Rewrite the records below, changing each "from the left" to "from the left edge" and leaving everything else as it is. Omit the pictures from your answer.

----------

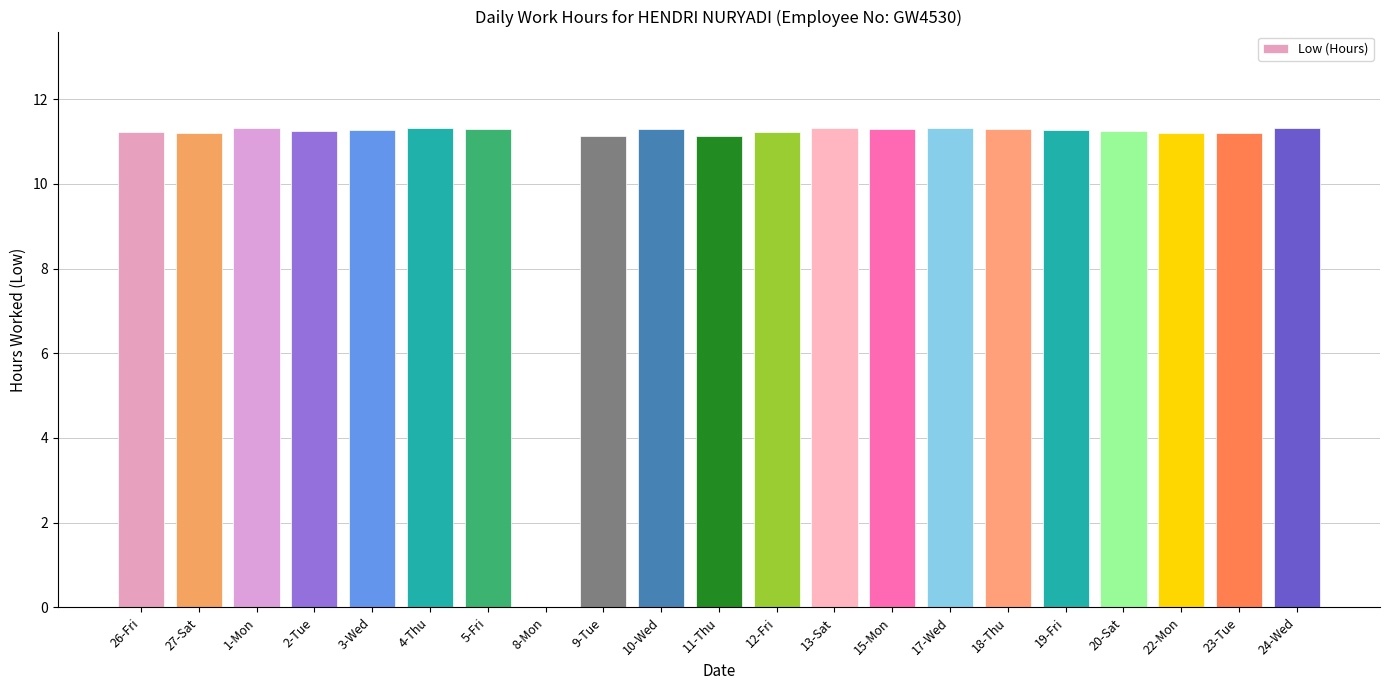

What is the ratio of the value at 17-Wed to the value at 13-Sat?

1.0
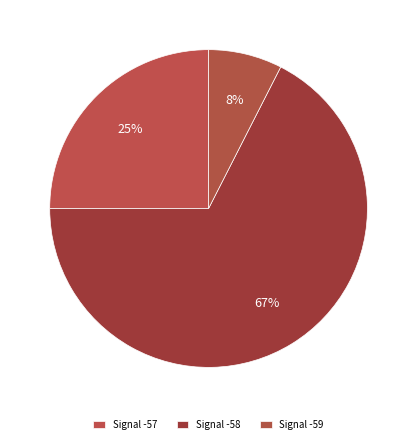

How many segments does this pie chart have?

3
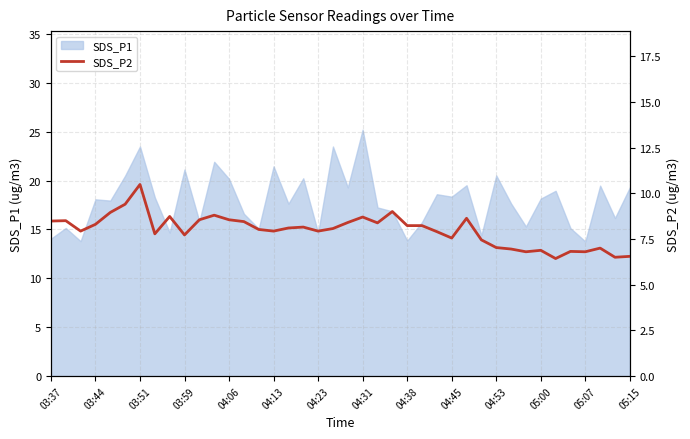

What is the highest value of the SDS_P1 series?

25.2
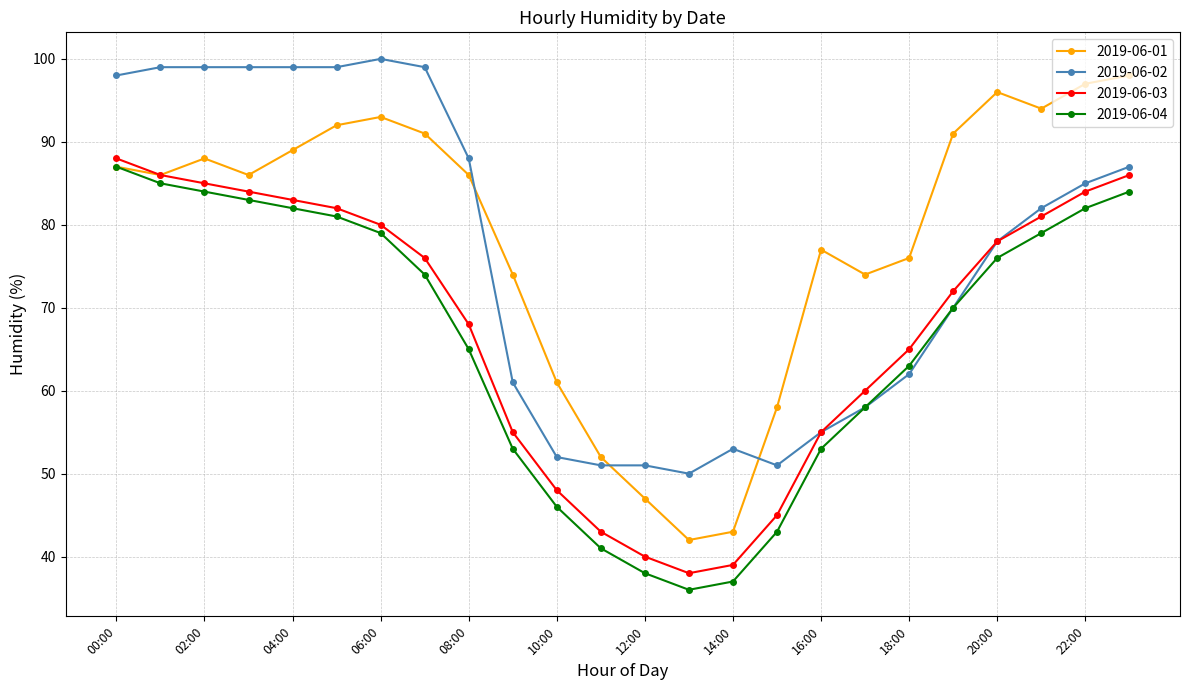

What is the value of the 2019-06-01 point at the 5th from the left?

89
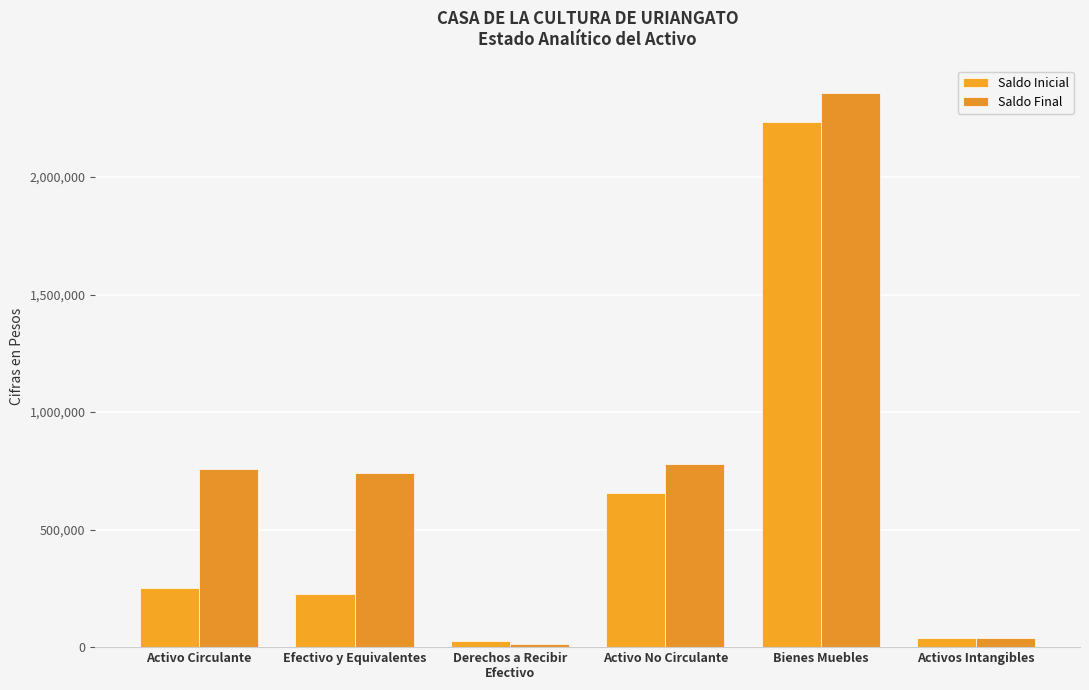

What is the value of the Saldo Inicial bar at the 6th from the left?

37637.0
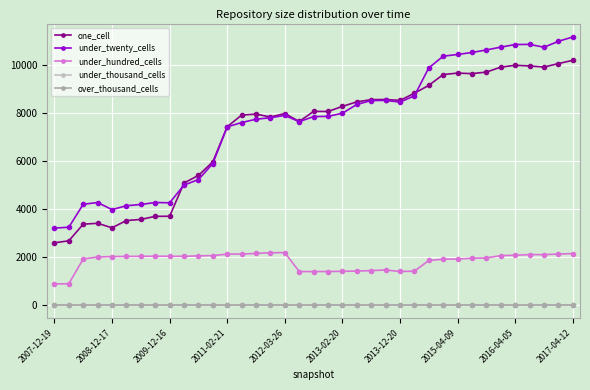

List the labels in order of under_hundred_cells value, largest first.

16, 15, 14, 36, 13, 35, 12, 33, 34, 32, 11, 31, 10, 2015-04-09, 2016-04-05, 2017-04-12, 2013-12-20, 2013-02-20, 2012-03-26, 2011-02-21, 30, 29, 2009-12-16, 28, 27, 26, 23, 22, 21, 25, 20, 24, 19, 18, 17, 2008-12-17, 2007-12-19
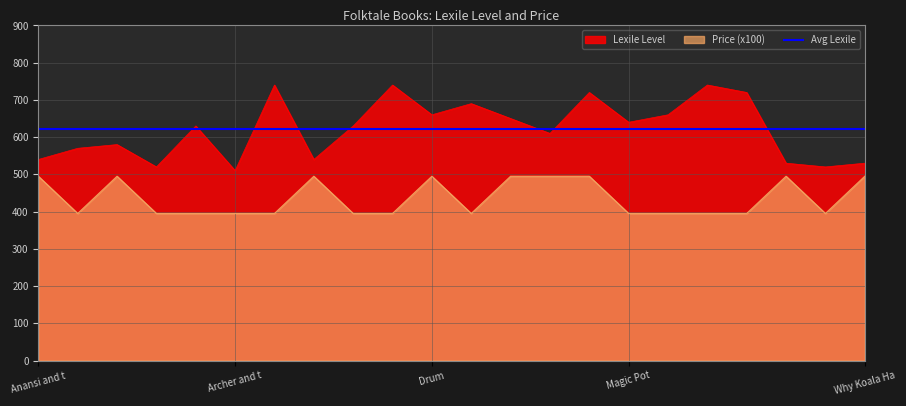

What is the label of the 18th point from the left?

Rooster Night Out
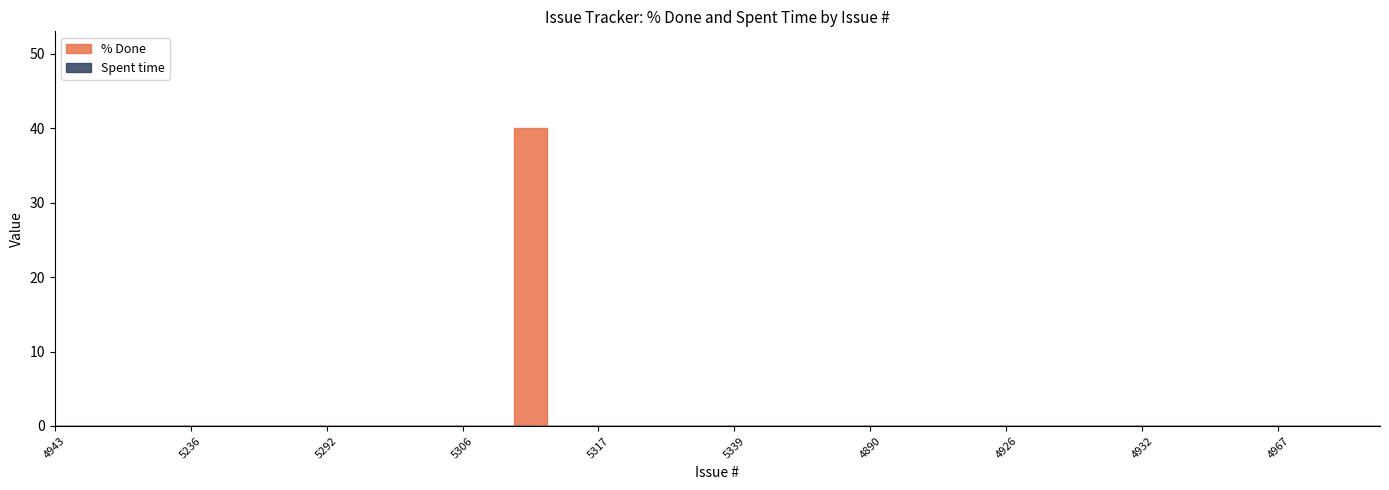

Where is % Done nearest to the value 20?

4943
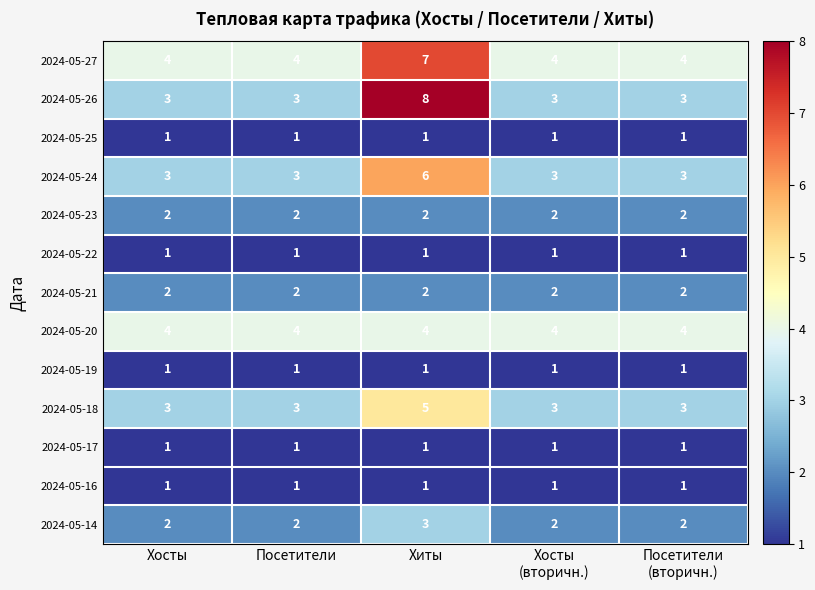

What is the sum of all 2024-05-20 values?

20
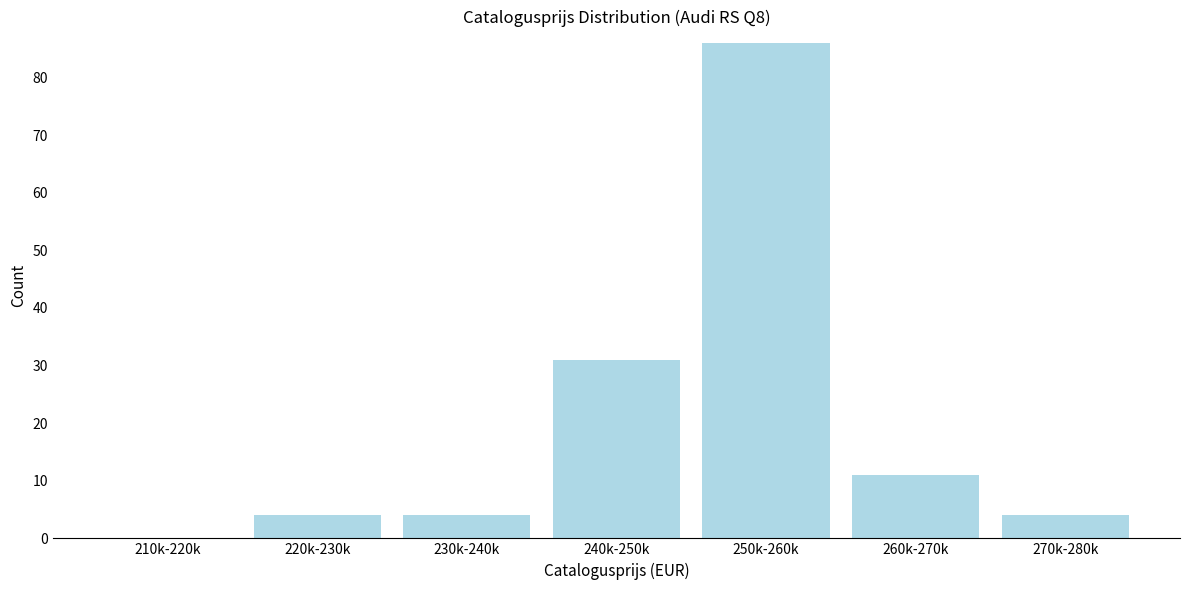

Reading left to right, list all the values displayed in this chart.

210k-220k=0	220k-230k=4	230k-240k=4	240k-250k=31	250k-260k=86	260k-270k=11	270k-280k=4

----------

• _RESULT BELOW_
What is the ratio of the value at 17-Wed to the value at 13-Sat?

1.0

How many segments does this pie chart have?

3

What is the highest value of the SDS_P1 series?

25.2

What is the value of the 2019-06-01 point at the 5th from the left edge?

89

What is the value of the Saldo Inicial bar at the 6th from the left edge?

37637.0

List the labels in order of under_hundred_cells value, largest first.

16, 15, 14, 36, 13, 35, 12, 33, 34, 32, 11, 31, 10, 2015-04-09, 2016-04-05, 2017-04-12, 2013-12-20, 2013-02-20, 2012-03-26, 2011-02-21, 30, 29, 2009-12-16, 28, 27, 26, 23, 22, 21, 25, 20, 24, 19, 18, 17, 2008-12-17, 2007-12-19

What is the label of the 18th point from the left edge?

Rooster Night Out

Where is % Done nearest to the value 20?

4943

What is the sum of all 2024-05-20 values?

20

Reading left to right, list all the values displayed in this chart.

210k-220k=0	220k-230k=4	230k-240k=4	240k-250k=31	250k-260k=86	260k-270k=11	270k-280k=4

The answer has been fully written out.